Zimmerman faced Sanchez often when the two competed against one another in the NL East. Sanchez’s career began with Tommy John surgery as a teenager. A promising rookie season in 2006 was followed by surgery to repair a torn labrum in 2007. He regained his form after nearly two years of rehab, went on to sign an $80 million contract with the Tigers and pitched effectively — sometimes brilliantly — on rotations that featured Scherzer, Justin Verlander and David Price.
From 2016 to 2017, Sanchez struggled through a 6.09 ERA in 258 ⅔ innings. He got demoted to the bullpen, pitched in long relief and accepted an assignment to the minor leagues. In the spring of 2018, the Minnesota Twins released him from his contract in spring training, forcing Sanchez to sign a minor league deal with the Atlanta Braves. There, he paired with Suzuki, who helped him emphasize his cutter and reconfigure the way he sequenced.
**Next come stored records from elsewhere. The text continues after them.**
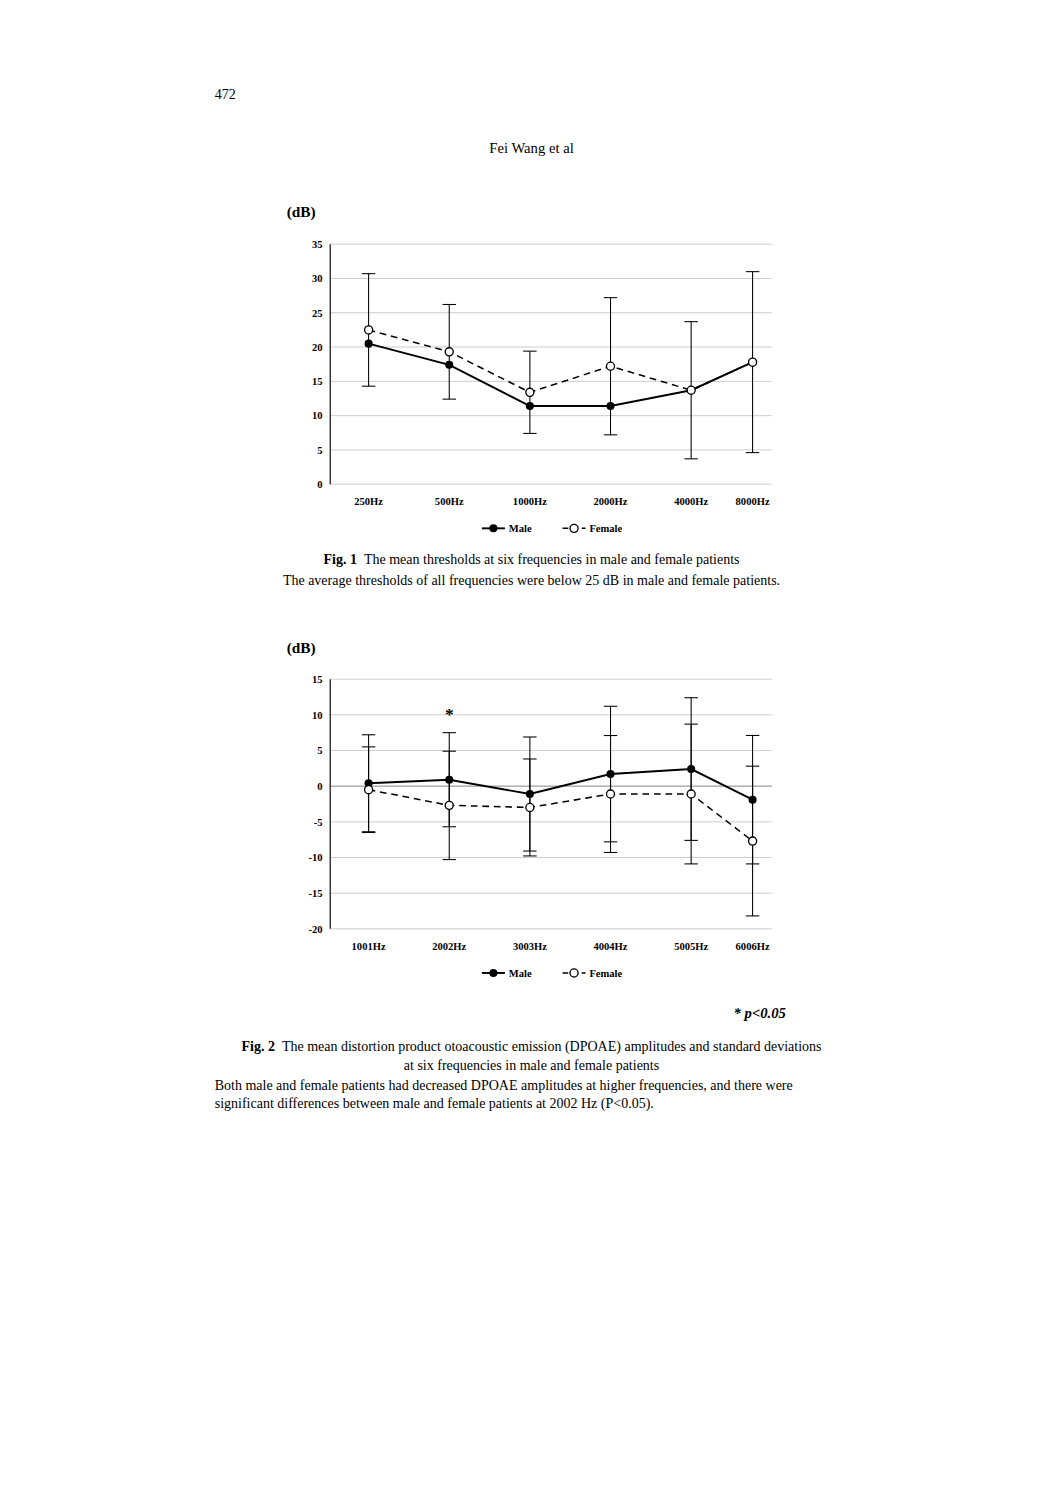472
Fei Wang et al
(dB)
0 5 10 15 20 25 30 35 250Hz 500Hz 1000Hz 2000Hz 4000Hz 8000Hz Male Female
Fig. 1 The mean thresholds at six frequencies in male and female patients
The average thresholds of all frequencies were below 25 dB in male and female patients.
(dB)
15 10 5 0 -5 -10 -15 -20 * 1001Hz 2002Hz 3003Hz 4004Hz 5005Hz 6006Hz Male Female
* p<0.05
Fig. 2 The mean distortion product otoacoustic emission (DPOAE) amplitudes and standard deviations
at six frequencies in male and female patients
Both male and female patients had decreased DPOAE amplitudes at higher frequencies, and there were significant differences between male and female patients at 2002 Hz (P<0.05).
He emerged again as a dominant figure.
“Nobody’s gonna throw 94, 95 their entire career,” Zimmerman said. “Not many guys can do that. So you have to learn how to pitch. He throws cutters now, he throws changeups to both righties and lefties, he can add and subtract on pretty much all of his pitches. Honestly, there’s not very many of those guys left around. Everybody just throws high heaters and breaking balls out of the zone and tries to strike people out. Sometimes I think that works to his advantage.”
Sanchez admitted to feeling anxious before he took the mound. He knew he needed to pitch deep into the game, knew he needed to provide a boost after Scherzer, Strasburg and Corbin combined for 36 innings pitched between the NL wild-card game and the five-game NLDS.
“I just tried to keep focused on every pitch that I’m going to throw,” Sanchez said. “I don’t want to miss any pitch in the middle of the zone against those guys.”
Sanchez retired the first nine hitters he faced and allowed only four baserunners — one on a hit, one on a walk and two of them via hit by pitch. Martinez has said at every turn that the Nationals boast four elite starting pitchers, not just three. He felt as if Sanchez, 11-8 with a 3.85 ERA this season, never quite got his due.
Perhaps now he might.
“Everybody talks about Stras, Scherzer, Corbin,” Martinez said. “Anibal — he’s a big part of why we’re here, too.”